祠堂的铜铃在风里摇晃,发出细碎的声响。陆景渊站在石阶下,看着族老们簇拥着的青铜鼎,鼎里燃着的艾草香混着血腥气,让他脊背的骨缝突然泛起一阵熟悉的麻痒——那是体内煞心被气息惊扰的征兆。

“景渊回来了!”人群里有人喊了一声,原本肃穆的祠堂瞬间骚动起来。陆景渊能感觉到数十道目光落在自己身上,有担忧,有审视,还有藏在衣袍下悄悄握紧的法器。

沈砚秋捏了捏他的手心,腕间的光链微微发烫。两人从昆仑墟底回来时,天边刚泛起鱼肚白,此刻晨光正顺着祠堂的窗棂爬进来,在青砖地上投下斑驳的光影,将陆景渊瞳孔里尚未完全褪去的太极纹路照得清晰可见。

“这……这是煞心的纹路!”三长老突然指着他的眼睛,声音发颤,手里的拐杖重重戳在地上,“你果然被万煞侵蚀了!陆承宇当年就是这样……”

人群顿时炸开了锅。有人往后退了半步,有人抽出了腰间的短刀,刀身反射的阳光晃得人睁不开眼。陆景渊想起父亲被囚禁在冰封祭坛时,族人们也是这样的眼神,像是在看一头随时会失控的凶兽。

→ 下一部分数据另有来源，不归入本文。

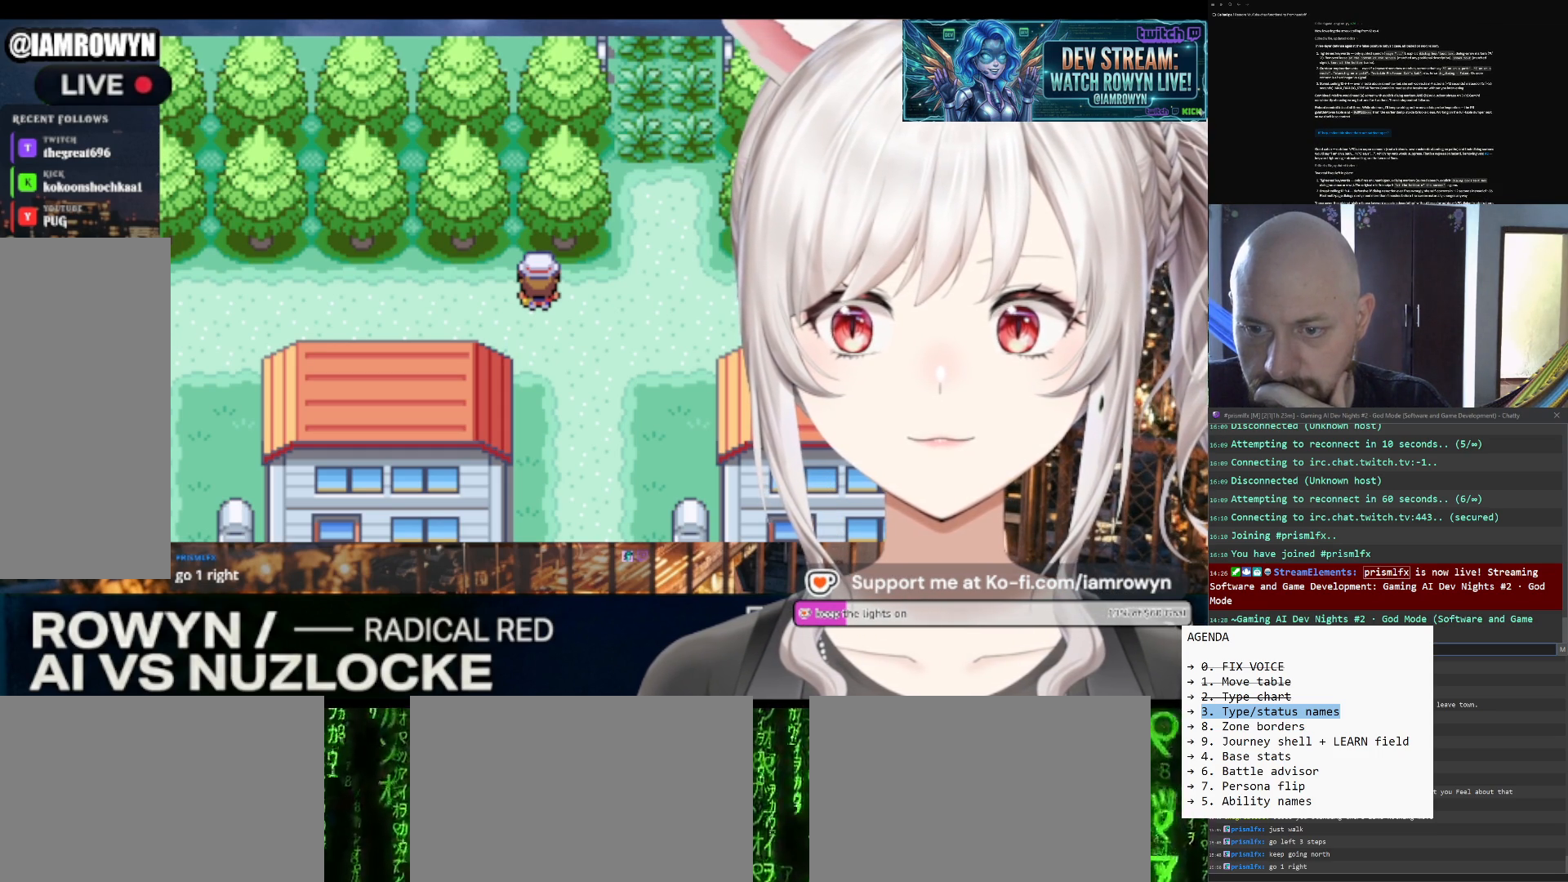
{"buttons": ["DPAD_UP"], "events": []}
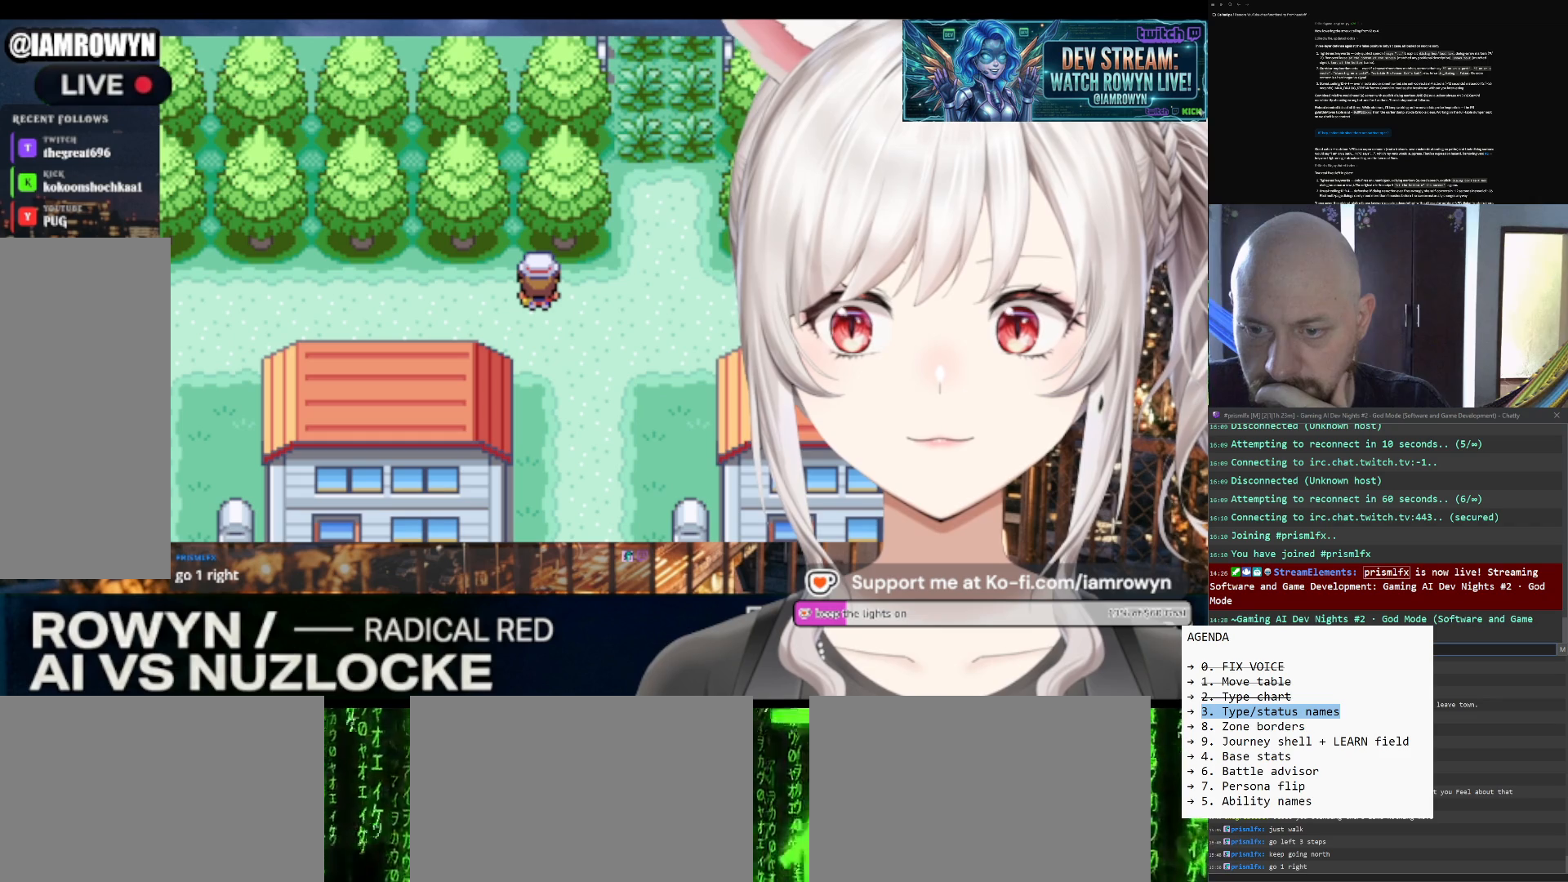
{"buttons": ["DPAD_UP"], "events": []}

“他没有!”沈砚秋往前一步,将陆景渊护在身后,手腕上的光链突然亮起,淡金色的光芒笼罩住两人,“双生煞心本就与守界人血脉同源,景渊是接纳了煞心,不是被侵蚀!”

她从怀里掏出那枚合一的玉佩,玉佩在晨光下流转着温润的光泽,陆、沈两家的图腾交缠在一起,隐隐有血脉之力在其中流动:“这是我娘和景渊父亲留下的信物,里面藏着二十年前的真相。”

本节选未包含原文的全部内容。